Je me suis toujours dit que c’était les autres, les lâches. Ceux qui acceptaient de se remettre entre les mains de quelqu’un, même si cette personne-là pouvait les briser en les échappant par terre. Faut tu être cave pareil! Même si je ne me croyais pas, ça me faisait du bien de croire que je me croyais.
C’était tellement simple, avant. Il ne répond pas? Pas grave. On ne se revoit pas? Pas grave. On ne fait jamais rien? Pas grave. Comme dirait Lorde, It’s a new art form showing people how low we care. Jusqu’à temps que je réalise que j’étais tannée de devenir une artiste du ressentiment qui ne ressentait plus rien. Jusqu’à temps que je réalise que c’est ma vie qui était en train de devenir pas grave. Pis on ne veut jamais avoir une existence qui ne compte pas.
Je nageais dans le pas creux depuis tellement longtemps que j’avais peur de plus savoir nager en crawl. J’avais peur d’avoir l’air d’un pitou piteux faisant aller ses pattes dans tous les sens pour trouver son air. Je me demande si on peut ratatiner par en-dedans à force de stagner dans le même bassin. Si les doigts le peuvent, j’vois pas pourquoi le cœur pourrait pas.
J’ai tellement dit non souvent avant de dire oui. En fait, on s’est dit non longtemps avant de se dire oui, lui et moi. On savait tous les deux qu’on se mentait en pleine face, mais être au courant du mensonge, c’était surtout être au courant de la vérité.

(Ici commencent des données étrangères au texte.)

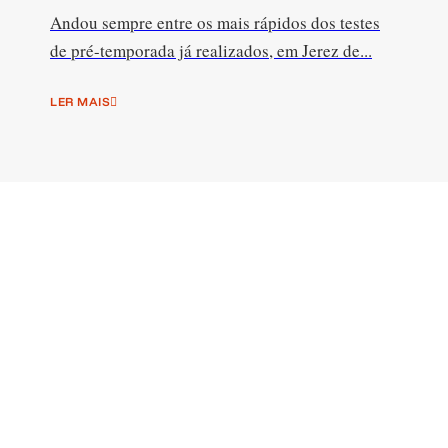
Andou sempre entre os mais rápidos dos testes
de pré-temporada já realizados, em Jerez de...
LER MAIS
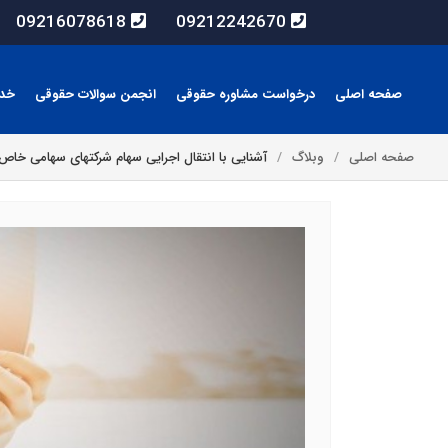
09216078618
09212242670
صفحه اصلی
درخواست مشاوره حقوقی
انجمن سوالات حقوقی
خد
صفحه اصلی
وبلاگ
آشنایی با انتقال اجرایی سهام شرکتهای سهامی خاص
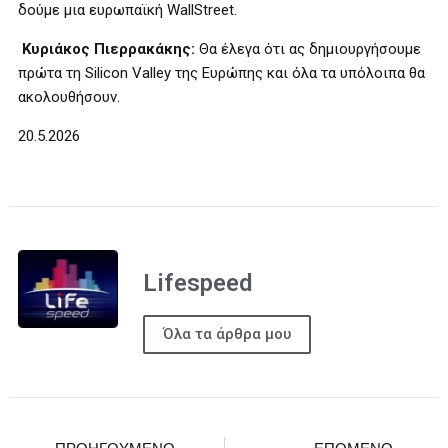
δούμε μια ευρωπαϊκή WallStreet.
Κυριάκος Πιερρακάκης:
Θα έλεγα ότι ας δημιουργήσουμε
πρώτα τη Silicon Valley της Ευρώπης και όλα τα υπόλοιπα θα
ακολουθήσουν.
20.5.2026
Lifespeed
Όλα τα άρθρα μου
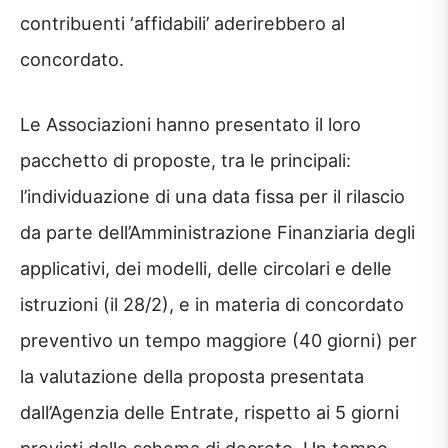
contribuenti ‘affidabili’ aderirebbero al
concordato.
Le Associazioni hanno presentato il loro
pacchetto di proposte, tra le principali:
l’individuazione di una data fissa per il rilascio
da parte dell’Amministrazione Finanziaria degli
applicativi, dei modelli, delle circolari e delle
istruzioni (il 28/2), e in materia di concordato
preventivo un tempo maggiore (40 giorni) per
la valutazione della proposta presentata
dall’Agenzia delle Entrate, rispetto ai 5 giorni
previsti dallo schema di decreto. Un tempo,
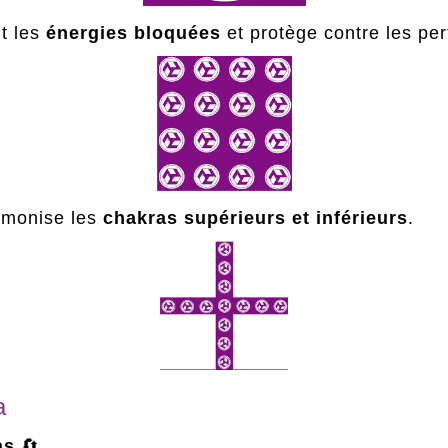
t les
énergies bloquées
et protège contre les per
armonise les
chakras supérieurs et inférieurs
.
a
as
🔄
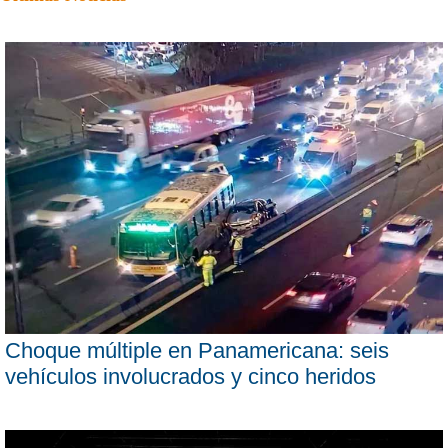
Choque múltiple en Panamericana: seis
vehículos involucrados y cinco heridos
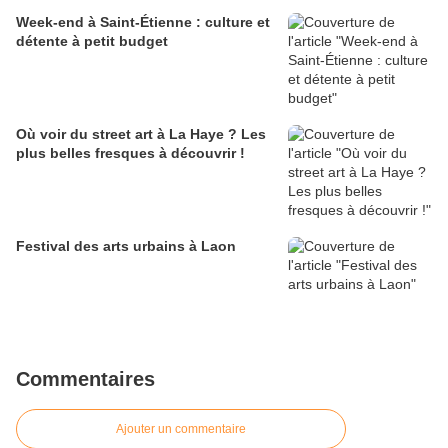
Week-end à Saint-Étienne : culture et
détente à petit budget
Où voir du street art à La Haye ? Les
plus belles fresques à découvrir !
Festival des arts urbains à Laon
Commentaires
Ajouter un commentaire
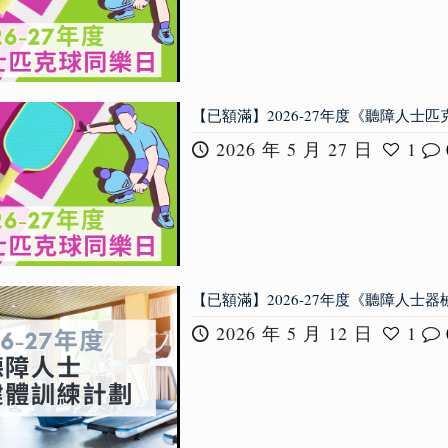
【已額滿】2026-27年度《聽障人士
2026 年 5 月 27 日
1
【已額滿】2026-27年度《聽障人士
2026 年 5 月 12 日
1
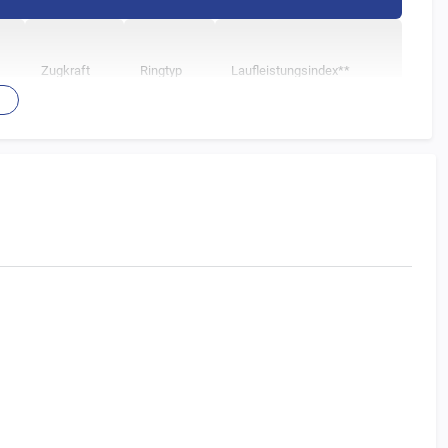
Zugkraft
Ringtyp
Laufleistungsindex**
3040 kg
-
1 fach
ette (1-fach) der jeweiligen Teilung ist.
an der Kette weichen von Modell zu Modell ab. Beachten Sie hierzu
chinen.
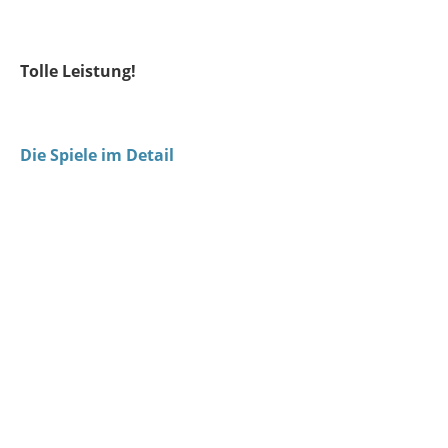
Tolle Leistung!
Die Spiele im Detail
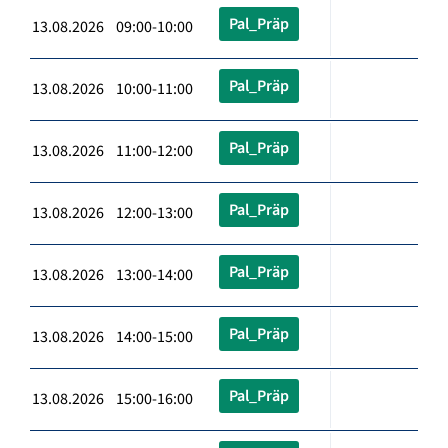
Pal_Präp
13.08.2026 09:00-10:00
Pal_Präp
13.08.2026 10:00-11:00
Pal_Präp
13.08.2026 11:00-12:00
Pal_Präp
13.08.2026 12:00-13:00
Pal_Präp
13.08.2026 13:00-14:00
Pal_Präp
13.08.2026 14:00-15:00
Pal_Präp
13.08.2026 15:00-16:00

Aujourd’hui, nous sommes prêts. Je suis prête à le passer, mon écusson du dernier niveau. Parce qu’avec lui, et avec nous, je ne la vois pas, la fin de l’histoire. C’est comme aller se planter devant l’océan et regarder l’horizon. Tu le perds jamais de vue, l’horizon. Il est toujours là, rassurant. Peu importe où tu te trouves sur la planète, il se trouve devant toi. C’est cette impression que me fait cet amour-là. Celle de ne jamais être seule, peu importe où je me trouve, peu importe ce qui se passe. En plus, il te promet tellement un beau voyage, l’horizon. Des surprises, il y en aura à la tonne, mais des tempêtes aussi. Des orages qui voudront tester la solidité de mon embarcation, et un bateau duquel je voudrai peut-être sauter, en réalisant qu’il n’y aura pas de canot de sauvetage. C’est le free for all du risque.
Je la quitte, ma vie sans craintes, et tu es mon voyage. Je me lance à coeur ouvert dans l’océan, dans l’inconnu. Nous irons au bout du monde, toi et moi. Je ne mentirai pas, j’ai peur. J’ai peur en criss, même. Peur de me tromper, peur de mon orgueil, peur que tu me pousses en bas de la rambarde, peur de me noyer, peur de relire ça dans quelque temps en m’en voulant d’y avoir cru. J’ai même peur de faire une crise de coeur tellement tu l’fais shaker, mon coeur. Mais c’est une peur rassurante, car au plus profond de moi-même, je le sais que tout va bien aller, et qu’on va la toucher, cette ligne de lumière infinie.
Je le sais, parce qu’avec toi, je regarde le ciel tellement souvent que je me casse le cou de bonheur. Pis ça fait même pas mal.